At least 277 rhinos have been poached since 1 January in South Africa, reported the Department of Environmental Affairs last week.

Just this weekend, three suspected rhino poachers were arrested in the Kruger National Park, where more than half of the attacks took place, for carrying a hunting rifle, ammunition and other poaching equipment, informed SANParks.

Last week, two Kruger National Park field guides were charged with conspiracy to kill a rhino and the illegal possession of a firearm and ammunition.

They are set to appear in court on 16 April.
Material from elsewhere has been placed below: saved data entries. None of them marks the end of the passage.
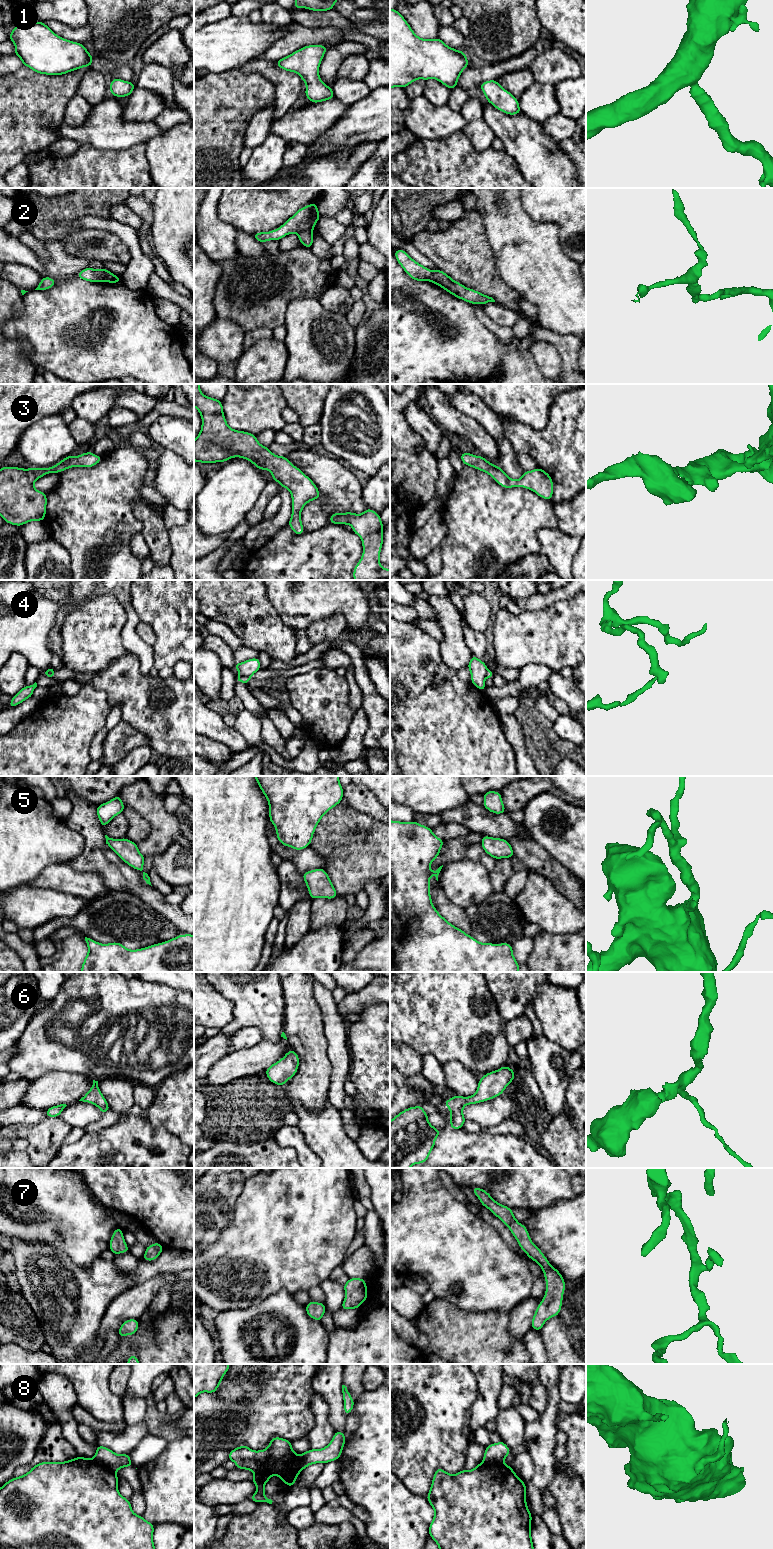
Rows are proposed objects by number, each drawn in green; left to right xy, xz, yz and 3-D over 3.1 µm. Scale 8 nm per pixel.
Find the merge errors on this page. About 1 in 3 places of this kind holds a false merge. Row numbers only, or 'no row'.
2, 4

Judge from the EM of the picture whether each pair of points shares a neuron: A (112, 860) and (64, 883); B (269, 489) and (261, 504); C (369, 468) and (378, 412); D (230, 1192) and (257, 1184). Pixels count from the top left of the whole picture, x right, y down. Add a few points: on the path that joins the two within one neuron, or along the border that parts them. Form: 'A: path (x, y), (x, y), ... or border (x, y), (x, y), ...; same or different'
A: border (68, 863), (76, 870), (96, 872), (107, 887); different
B: path (267, 493), (263, 500); same
C: path (369, 454), (369, 426); same
D: border (246, 1179), (234, 1210); different

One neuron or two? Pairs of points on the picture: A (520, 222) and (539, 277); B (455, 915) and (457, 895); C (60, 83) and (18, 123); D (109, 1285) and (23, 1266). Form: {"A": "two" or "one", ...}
{"A": "one", "B": "two", "C": "one", "D": "one"}

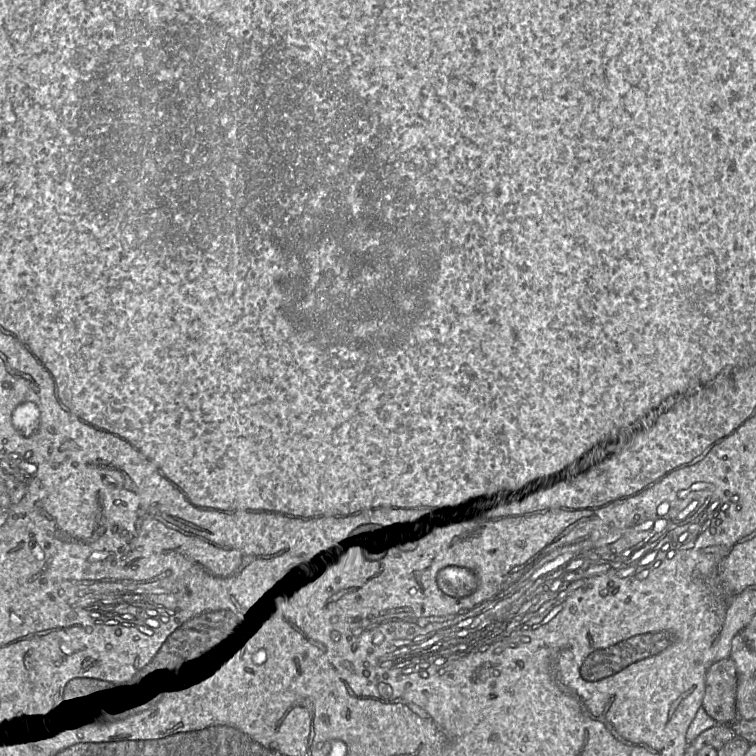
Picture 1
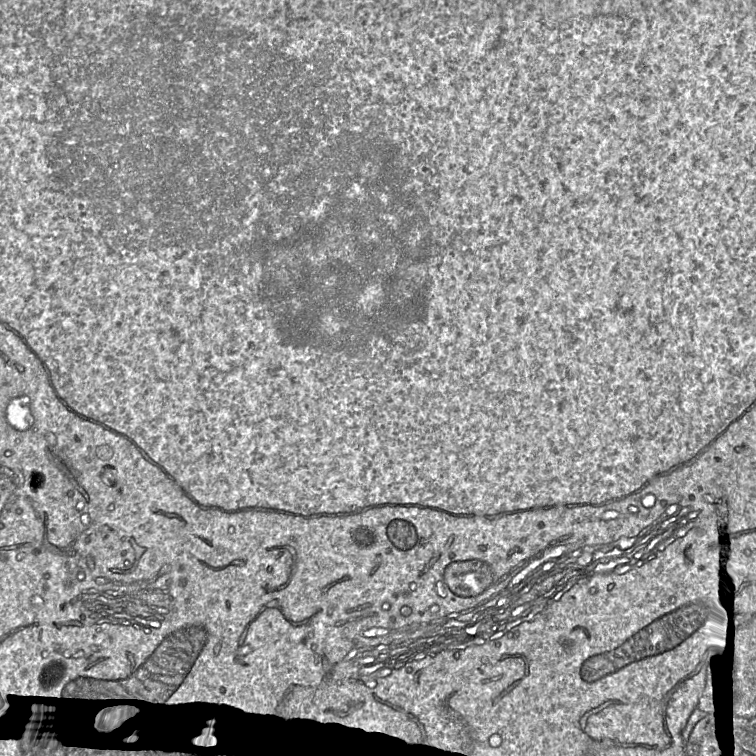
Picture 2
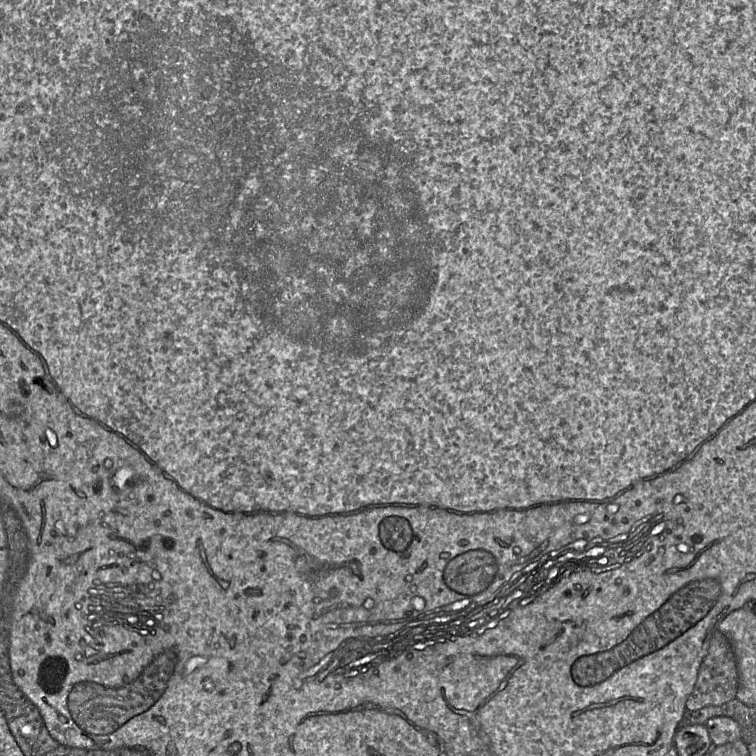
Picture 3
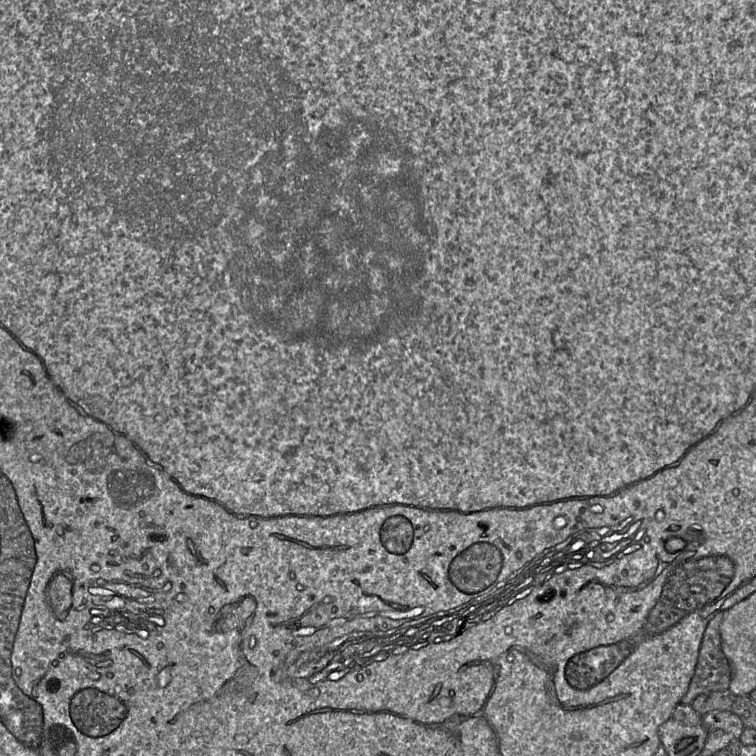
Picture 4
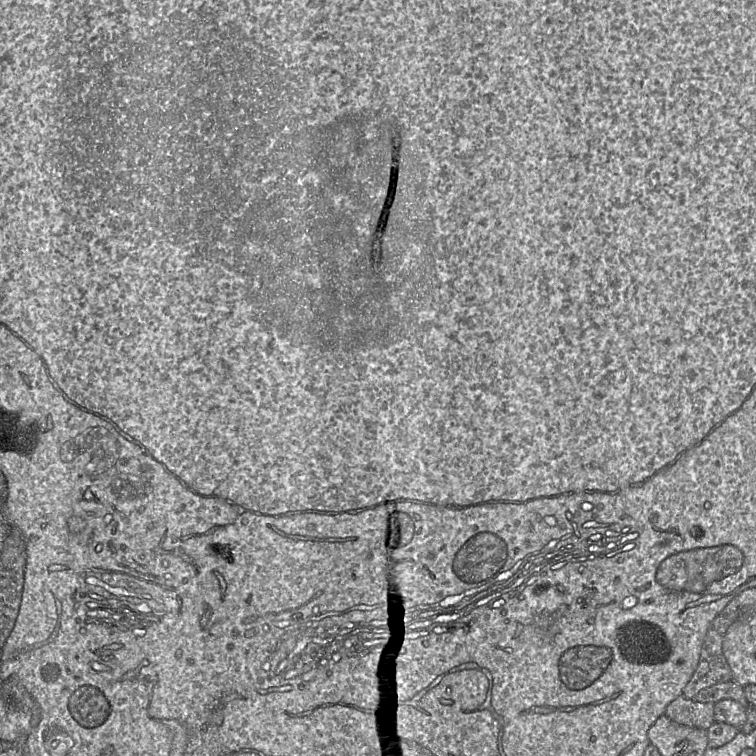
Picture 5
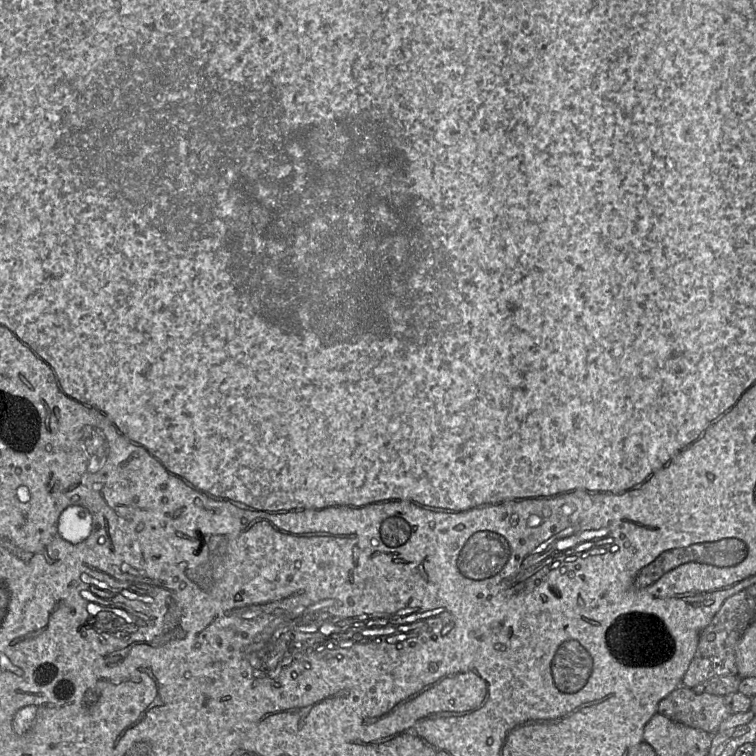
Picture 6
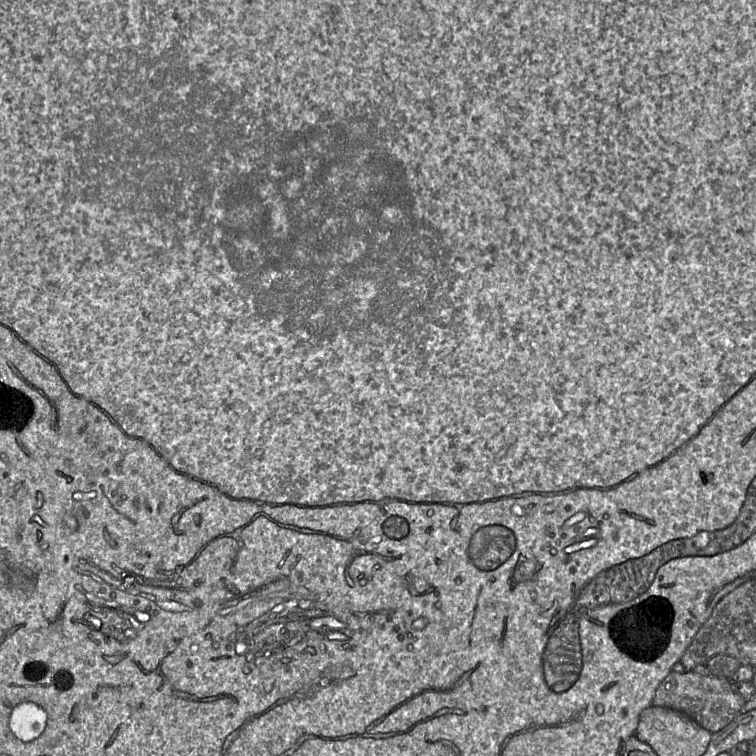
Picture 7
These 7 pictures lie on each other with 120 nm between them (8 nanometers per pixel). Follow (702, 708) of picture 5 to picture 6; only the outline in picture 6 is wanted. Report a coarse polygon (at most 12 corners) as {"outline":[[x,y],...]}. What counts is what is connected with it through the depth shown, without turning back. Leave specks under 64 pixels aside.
{"outline":[[683,685],[657,711],[710,734],[731,715],[724,696]]}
“We have said from the start of this war, [SANParks] is not an organisation full of angels, but those that involve themselves with criminality will be treated as criminals and shown no mercy,” said SANParks spokesperson Isaac Phaahla.

Around 85 poachers have been arrested so far this year, including 3 rangers.

According to chief executive of the Born Free Foundation Will Tavers, there will be no more free-roaming rhinos by the year 2020 if poaching continues to rise.

From 13 rhinos slaughtered in 2007, the number rose to 1,004 last year.

“There are now just 20,000 white rhino and 5,000 black rhino left in the wild. If poaching carries on at the rate it is now for six more years it will devastate the numbers.

“There will probably be no free-living rhinos as the remaining numbers will be fenced off in military-style compounds which are alarmed and heavily guarded by armed patrols.”

Criminal gangs have taken up rhino poaching to fund themselves. They are making millions a year by killing rhinos and selling their horns to be used as medicine in Asia.

“Poaching is a low-penalty crime and that has to change. We need better intelligence gathering and more equipment and manpower,” Travers added.